*** Block opens ***
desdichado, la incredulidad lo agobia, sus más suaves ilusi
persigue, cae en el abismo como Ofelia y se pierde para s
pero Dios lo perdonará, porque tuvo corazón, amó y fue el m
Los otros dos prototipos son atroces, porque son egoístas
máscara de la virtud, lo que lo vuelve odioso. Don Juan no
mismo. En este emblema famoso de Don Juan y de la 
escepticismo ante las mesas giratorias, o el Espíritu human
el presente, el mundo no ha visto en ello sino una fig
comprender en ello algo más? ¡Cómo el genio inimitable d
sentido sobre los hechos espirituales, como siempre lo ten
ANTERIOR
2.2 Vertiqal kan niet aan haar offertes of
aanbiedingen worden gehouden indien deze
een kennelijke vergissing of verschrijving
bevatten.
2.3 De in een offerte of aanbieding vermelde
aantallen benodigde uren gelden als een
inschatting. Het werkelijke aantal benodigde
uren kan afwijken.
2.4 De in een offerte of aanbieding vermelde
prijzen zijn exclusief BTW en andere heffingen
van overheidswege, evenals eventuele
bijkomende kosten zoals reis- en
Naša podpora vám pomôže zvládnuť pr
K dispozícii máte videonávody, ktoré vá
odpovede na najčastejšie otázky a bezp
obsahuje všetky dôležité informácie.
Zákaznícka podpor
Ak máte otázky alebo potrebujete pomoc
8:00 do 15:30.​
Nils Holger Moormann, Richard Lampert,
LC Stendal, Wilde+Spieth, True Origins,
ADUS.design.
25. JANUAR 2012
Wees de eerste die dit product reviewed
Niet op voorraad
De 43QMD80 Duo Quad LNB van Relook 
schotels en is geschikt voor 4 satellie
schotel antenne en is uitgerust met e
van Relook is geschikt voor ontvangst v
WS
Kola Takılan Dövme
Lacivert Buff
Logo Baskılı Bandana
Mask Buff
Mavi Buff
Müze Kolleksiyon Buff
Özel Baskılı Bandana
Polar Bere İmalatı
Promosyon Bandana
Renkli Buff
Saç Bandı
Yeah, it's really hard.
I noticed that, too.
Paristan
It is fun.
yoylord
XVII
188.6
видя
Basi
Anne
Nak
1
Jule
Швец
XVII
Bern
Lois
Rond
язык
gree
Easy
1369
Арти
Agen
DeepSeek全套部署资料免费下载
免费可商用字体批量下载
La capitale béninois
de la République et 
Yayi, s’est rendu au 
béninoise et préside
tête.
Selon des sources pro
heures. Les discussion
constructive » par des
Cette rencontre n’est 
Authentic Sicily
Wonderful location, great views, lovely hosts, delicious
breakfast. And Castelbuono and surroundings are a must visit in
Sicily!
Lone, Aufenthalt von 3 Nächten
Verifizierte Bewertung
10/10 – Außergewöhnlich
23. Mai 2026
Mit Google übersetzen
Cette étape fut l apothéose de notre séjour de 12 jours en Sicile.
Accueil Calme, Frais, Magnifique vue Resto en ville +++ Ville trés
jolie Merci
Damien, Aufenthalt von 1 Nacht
*** Block closes ***
*** Block opens ***
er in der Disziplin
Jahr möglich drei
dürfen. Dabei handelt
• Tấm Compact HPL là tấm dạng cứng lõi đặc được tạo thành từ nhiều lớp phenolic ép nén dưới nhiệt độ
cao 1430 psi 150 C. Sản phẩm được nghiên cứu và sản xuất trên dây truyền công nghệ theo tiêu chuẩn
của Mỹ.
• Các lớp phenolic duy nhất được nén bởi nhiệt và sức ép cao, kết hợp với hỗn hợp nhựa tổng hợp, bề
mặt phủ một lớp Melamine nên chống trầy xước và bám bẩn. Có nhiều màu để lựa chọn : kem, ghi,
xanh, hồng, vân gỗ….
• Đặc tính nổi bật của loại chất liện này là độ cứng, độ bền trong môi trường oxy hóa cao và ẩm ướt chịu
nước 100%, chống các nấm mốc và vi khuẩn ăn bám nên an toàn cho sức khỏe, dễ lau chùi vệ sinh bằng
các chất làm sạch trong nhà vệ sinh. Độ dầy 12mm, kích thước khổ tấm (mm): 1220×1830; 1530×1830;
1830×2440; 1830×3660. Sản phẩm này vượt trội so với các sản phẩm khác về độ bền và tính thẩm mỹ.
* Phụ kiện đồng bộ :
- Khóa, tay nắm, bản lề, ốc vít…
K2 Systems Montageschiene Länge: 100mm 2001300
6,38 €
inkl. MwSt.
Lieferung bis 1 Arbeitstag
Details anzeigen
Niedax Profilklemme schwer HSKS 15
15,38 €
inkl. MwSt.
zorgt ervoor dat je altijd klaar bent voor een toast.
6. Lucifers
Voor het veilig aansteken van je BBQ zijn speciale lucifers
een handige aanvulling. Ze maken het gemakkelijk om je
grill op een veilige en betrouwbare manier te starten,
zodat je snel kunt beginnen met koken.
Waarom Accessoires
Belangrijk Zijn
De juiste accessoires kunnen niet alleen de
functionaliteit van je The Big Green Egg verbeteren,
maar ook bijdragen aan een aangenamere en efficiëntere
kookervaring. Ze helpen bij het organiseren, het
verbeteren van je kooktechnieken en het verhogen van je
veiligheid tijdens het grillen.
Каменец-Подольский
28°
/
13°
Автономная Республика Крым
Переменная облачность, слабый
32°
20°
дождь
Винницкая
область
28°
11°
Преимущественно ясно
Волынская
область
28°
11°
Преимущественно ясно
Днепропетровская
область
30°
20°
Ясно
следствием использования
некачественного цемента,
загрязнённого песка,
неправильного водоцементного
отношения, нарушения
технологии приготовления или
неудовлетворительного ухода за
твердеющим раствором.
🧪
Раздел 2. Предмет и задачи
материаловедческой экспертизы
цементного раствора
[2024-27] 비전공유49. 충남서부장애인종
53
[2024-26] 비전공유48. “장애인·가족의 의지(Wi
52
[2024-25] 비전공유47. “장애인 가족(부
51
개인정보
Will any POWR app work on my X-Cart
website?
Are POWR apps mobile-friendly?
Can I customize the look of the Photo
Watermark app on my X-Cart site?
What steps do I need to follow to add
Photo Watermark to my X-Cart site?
*** Block closes ***
**Instructions to follow**
Look through the material above and print exactly the lines from the one containing "Wonderful location, great" to the one containing "Damien, Aufenthalt von 1 Nacht", both included, and nothing more.

**Response**
Wonderful location, great views, lovely hosts, delicious
breakfast. And Castelbuono and surroundings are a must visit in
Sicily!
Lone, Aufenthalt von 3 Nächten
Verifizierte Bewertung
10/10 – Außergewöhnlich
23. Mai 2026
Mit Google übersetzen
Cette étape fut l apothéose de notre séjour de 12 jours en Sicile.
Accueil Calme, Frais, Magnifique vue Resto en ville +++ Ville trés
jolie Merci
Damien, Aufenthalt von 1 Nacht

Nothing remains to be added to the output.